The surprise element of all this is that Max genuinely didn't care that she was unfaithful. He wants to end the relationship, simply because he doesn't love her. Obviously his time inside gave him time and cause to re-think his life. His oldest son is dead, his first two marriages are finished and neither woman is geographically near him, he hardly sees his youngest son. His daughters are practically grown.

Max appears to have gained some wisdom and insight from his prison experience. Rather than attempt to satisfy yet another high maintenance wife, he wants to spend some time focusing on his daughters before they both leave him (which, I hope, will be sooner rather than later). Now, instead of rococheting from one woman to another and constantly rebounding back to Tanya, Max wants to be on his own for a bit.

Now this is a clever development, if it lasts.

Watchable episode again, but Lomas and Jossa stank up the place.

Oh, and Sadie's salon does Botox treatments. I'll bet Ronnie lives there.


  1. Top marks.....just for The Byrds song.
    Keep up the good work.


  2. Going back a few episodes, the day Max returned from jail - he wipped out of his pocket a score & gave it to Lauren - despite the family having money.

    Also was Krusty actually in the wrong ?

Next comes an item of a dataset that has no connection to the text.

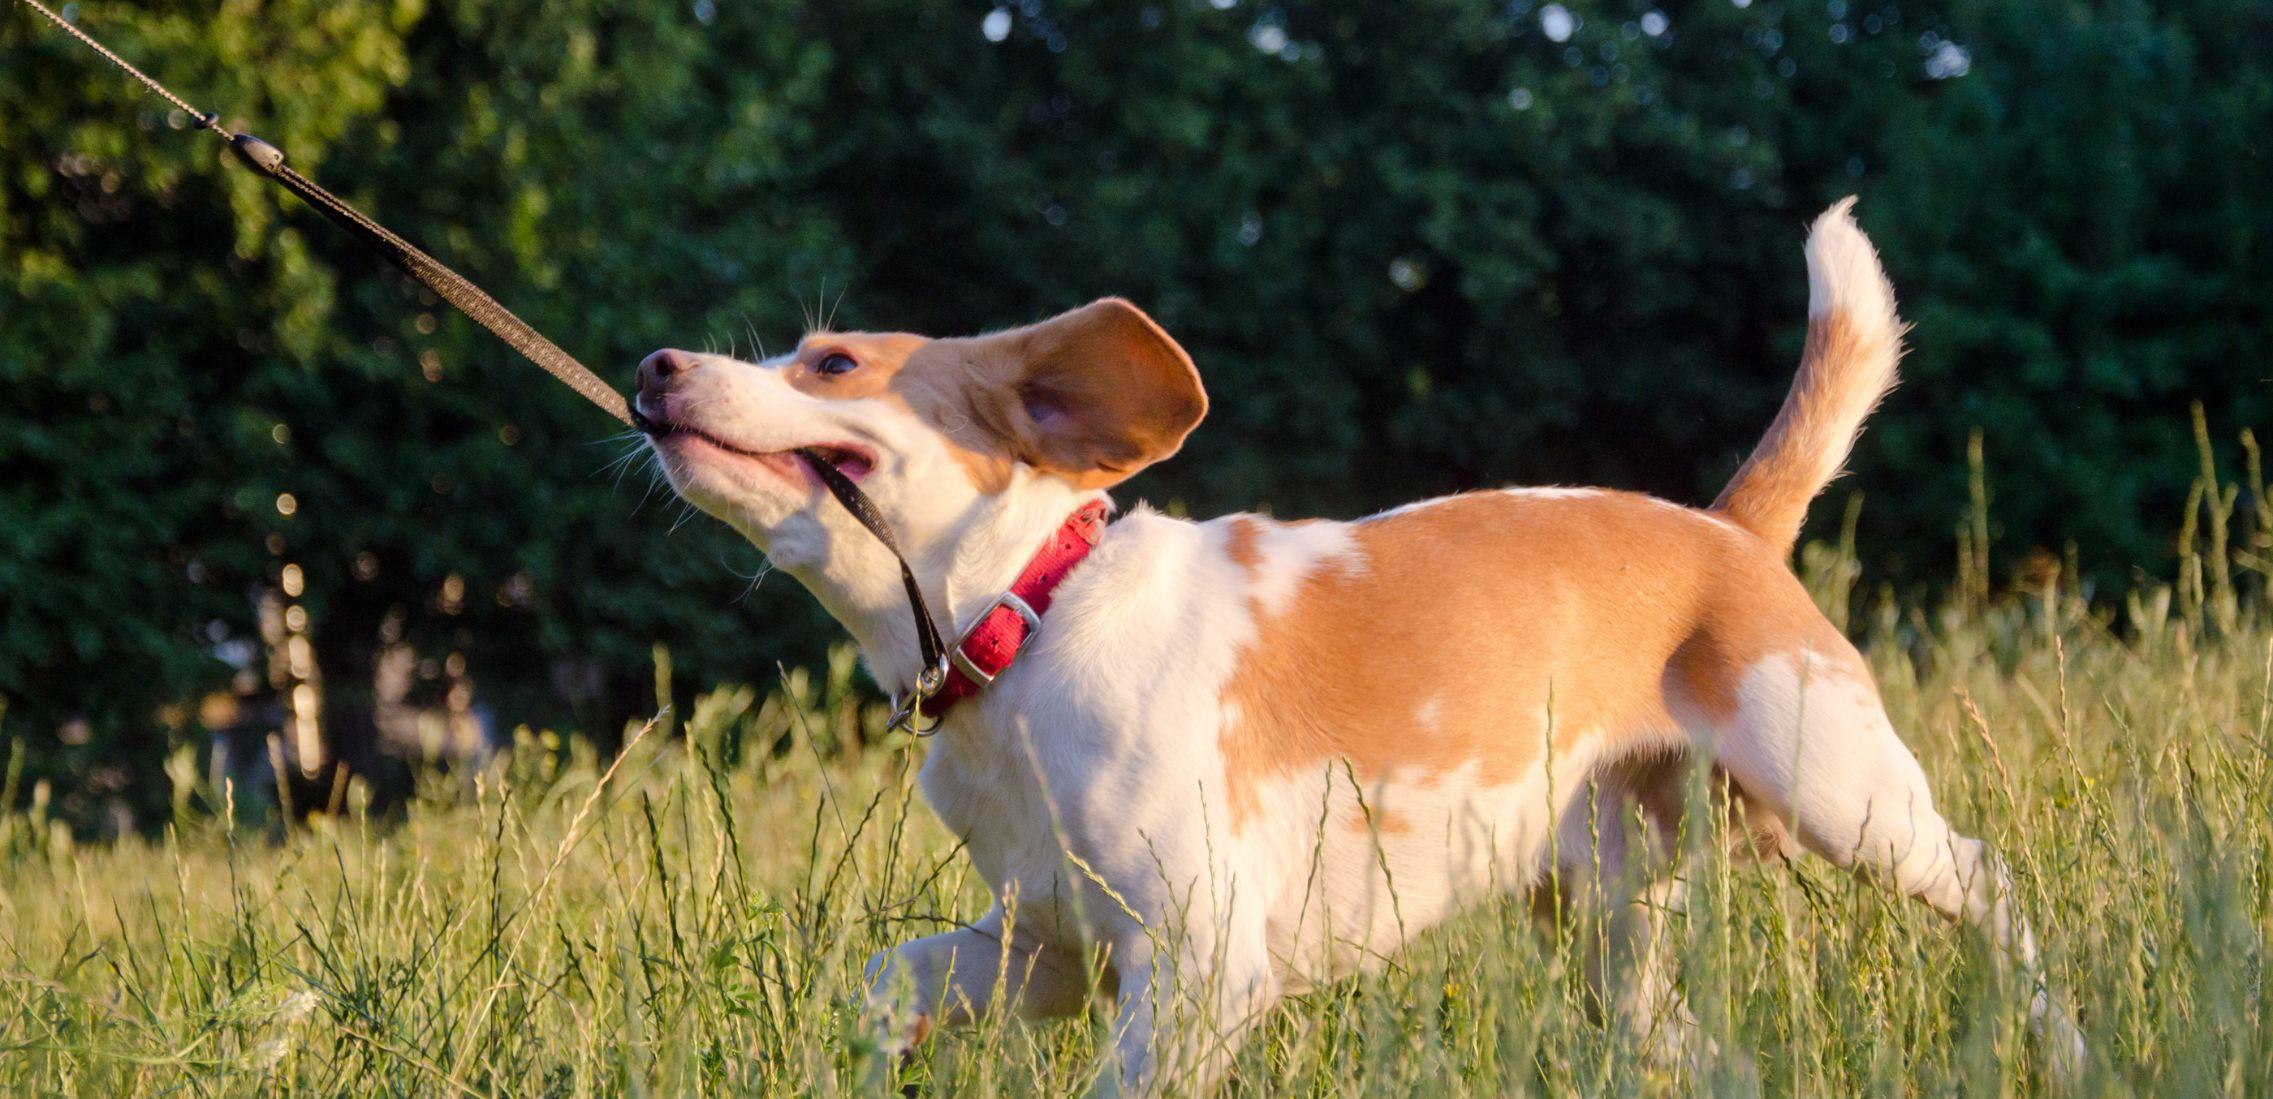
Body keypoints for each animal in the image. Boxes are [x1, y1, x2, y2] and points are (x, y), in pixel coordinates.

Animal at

    1) Max had dumped her from prison.

    2) To add to this - despite having been dumped she continued to play a 'mother' role to the 2 brats by creating a family atmosphere & for all her effort was then kicked out by the Brannings answer to George Best & Walford's current candidate for a gastric band.

    So Max takes the moral high ground - it's OK for him to be a serial 'Mr Lover man' but not him.